### Provided data
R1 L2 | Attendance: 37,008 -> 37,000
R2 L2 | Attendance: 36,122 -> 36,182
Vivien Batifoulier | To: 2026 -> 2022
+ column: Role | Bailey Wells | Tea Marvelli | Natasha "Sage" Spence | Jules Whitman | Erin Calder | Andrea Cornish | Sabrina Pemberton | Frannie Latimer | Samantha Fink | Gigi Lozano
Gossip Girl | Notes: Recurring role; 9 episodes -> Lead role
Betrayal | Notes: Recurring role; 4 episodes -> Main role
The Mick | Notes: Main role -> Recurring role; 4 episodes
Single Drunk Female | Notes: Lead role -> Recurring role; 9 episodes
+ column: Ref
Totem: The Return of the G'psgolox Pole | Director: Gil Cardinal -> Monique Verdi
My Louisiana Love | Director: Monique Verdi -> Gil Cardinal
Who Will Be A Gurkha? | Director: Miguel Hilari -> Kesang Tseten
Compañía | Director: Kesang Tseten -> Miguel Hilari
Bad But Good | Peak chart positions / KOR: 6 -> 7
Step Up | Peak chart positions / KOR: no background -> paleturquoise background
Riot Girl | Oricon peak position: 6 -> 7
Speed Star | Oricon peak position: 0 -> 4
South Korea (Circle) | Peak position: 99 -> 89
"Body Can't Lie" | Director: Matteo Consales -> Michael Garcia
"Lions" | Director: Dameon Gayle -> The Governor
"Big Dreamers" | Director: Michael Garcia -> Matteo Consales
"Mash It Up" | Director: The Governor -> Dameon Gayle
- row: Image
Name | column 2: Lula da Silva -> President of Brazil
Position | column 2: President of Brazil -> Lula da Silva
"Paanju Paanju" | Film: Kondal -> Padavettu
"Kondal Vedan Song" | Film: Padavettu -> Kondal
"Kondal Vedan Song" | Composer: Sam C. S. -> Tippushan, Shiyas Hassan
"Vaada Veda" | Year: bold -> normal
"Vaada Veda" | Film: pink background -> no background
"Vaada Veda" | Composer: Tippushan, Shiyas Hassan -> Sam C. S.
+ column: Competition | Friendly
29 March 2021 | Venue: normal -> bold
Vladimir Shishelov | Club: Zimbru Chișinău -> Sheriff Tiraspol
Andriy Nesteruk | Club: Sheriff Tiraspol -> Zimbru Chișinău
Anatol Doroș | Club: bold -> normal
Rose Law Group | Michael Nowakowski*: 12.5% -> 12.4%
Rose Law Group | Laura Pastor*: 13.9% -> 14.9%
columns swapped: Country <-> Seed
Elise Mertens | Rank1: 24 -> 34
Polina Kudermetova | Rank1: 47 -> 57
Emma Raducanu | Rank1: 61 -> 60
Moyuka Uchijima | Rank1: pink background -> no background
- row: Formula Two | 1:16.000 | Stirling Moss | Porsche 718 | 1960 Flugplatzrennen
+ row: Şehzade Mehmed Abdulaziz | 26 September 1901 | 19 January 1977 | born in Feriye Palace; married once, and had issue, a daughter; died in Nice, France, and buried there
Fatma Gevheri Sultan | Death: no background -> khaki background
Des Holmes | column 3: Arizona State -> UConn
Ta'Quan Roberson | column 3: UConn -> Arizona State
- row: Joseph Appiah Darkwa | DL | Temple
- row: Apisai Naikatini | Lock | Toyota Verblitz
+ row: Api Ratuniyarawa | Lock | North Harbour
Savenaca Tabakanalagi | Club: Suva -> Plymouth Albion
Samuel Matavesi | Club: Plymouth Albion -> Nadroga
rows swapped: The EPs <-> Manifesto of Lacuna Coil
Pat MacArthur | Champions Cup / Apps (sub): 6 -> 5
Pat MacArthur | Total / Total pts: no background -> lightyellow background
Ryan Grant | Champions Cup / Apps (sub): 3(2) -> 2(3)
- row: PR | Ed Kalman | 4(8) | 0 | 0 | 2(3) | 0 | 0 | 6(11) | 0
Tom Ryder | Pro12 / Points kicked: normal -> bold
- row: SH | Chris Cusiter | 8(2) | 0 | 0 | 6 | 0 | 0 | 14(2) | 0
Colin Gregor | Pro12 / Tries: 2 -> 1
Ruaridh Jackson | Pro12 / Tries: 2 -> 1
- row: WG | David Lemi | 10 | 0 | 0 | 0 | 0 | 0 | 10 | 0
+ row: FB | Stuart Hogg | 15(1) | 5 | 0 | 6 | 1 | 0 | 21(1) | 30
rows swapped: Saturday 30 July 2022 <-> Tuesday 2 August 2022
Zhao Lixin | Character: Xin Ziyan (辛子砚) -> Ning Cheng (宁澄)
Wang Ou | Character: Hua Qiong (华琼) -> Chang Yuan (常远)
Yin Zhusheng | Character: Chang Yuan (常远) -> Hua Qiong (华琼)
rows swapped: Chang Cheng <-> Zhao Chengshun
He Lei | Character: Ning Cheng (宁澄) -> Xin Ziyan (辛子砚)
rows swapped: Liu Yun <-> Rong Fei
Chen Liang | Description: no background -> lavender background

### Stated task
Reproduce the records word for word, starting at the first line and stopping after the line that contains "Padavettu -> Kondal".

### Answer to this problem
R1 L2 | Attendance: 37,008 -> 37,000
R2 L2 | Attendance: 36,122 -> 36,182
Vivien Batifoulier | To: 2026 -> 2022
+ column: Role | Bailey Wells | Tea Marvelli | Natasha "Sage" Spence | Jules Whitman | Erin Calder | Andrea Cornish | Sabrina Pemberton | Frannie Latimer | Samantha Fink | Gigi Lozano
Gossip Girl | Notes: Recurring role; 9 episodes -> Lead role
Betrayal | Notes: Recurring role; 4 episodes -> Main role
The Mick | Notes: Main role -> Recurring role; 4 episodes
Single Drunk Female | Notes: Lead role -> Recurring role; 9 episodes
+ column: Ref
Totem: The Return of the G'psgolox Pole | Director: Gil Cardinal -> Monique Verdi
My Louisiana Love | Director: Monique Verdi -> Gil Cardinal
Who Will Be A Gurkha? | Director: Miguel Hilari -> Kesang Tseten
Compañía | Director: Kesang Tseten -> Miguel Hilari
Bad But Good | Peak chart positions / KOR: 6 -> 7
Step Up | Peak chart positions / KOR: no background -> paleturquoise background
Riot Girl | Oricon peak position: 6 -> 7
Speed Star | Oricon peak position: 0 -> 4
South Korea (Circle) | Peak position: 99 -> 89
"Body Can't Lie" | Director: Matteo Consales -> Michael Garcia
"Lions" | Director: Dameon Gayle -> The Governor
"Big Dreamers" | Director: Michael Garcia -> Matteo Consales
"Mash It Up" | Director: The Governor -> Dameon Gayle
- row: Image
Name | column 2: Lula da Silva -> President of Brazil
Position | column 2: President of Brazil -> Lula da Silva
"Paanju Paanju" | Film: Kondal -> Padavettu
"Kondal Vedan Song" | Film: Padavettu -> Kondal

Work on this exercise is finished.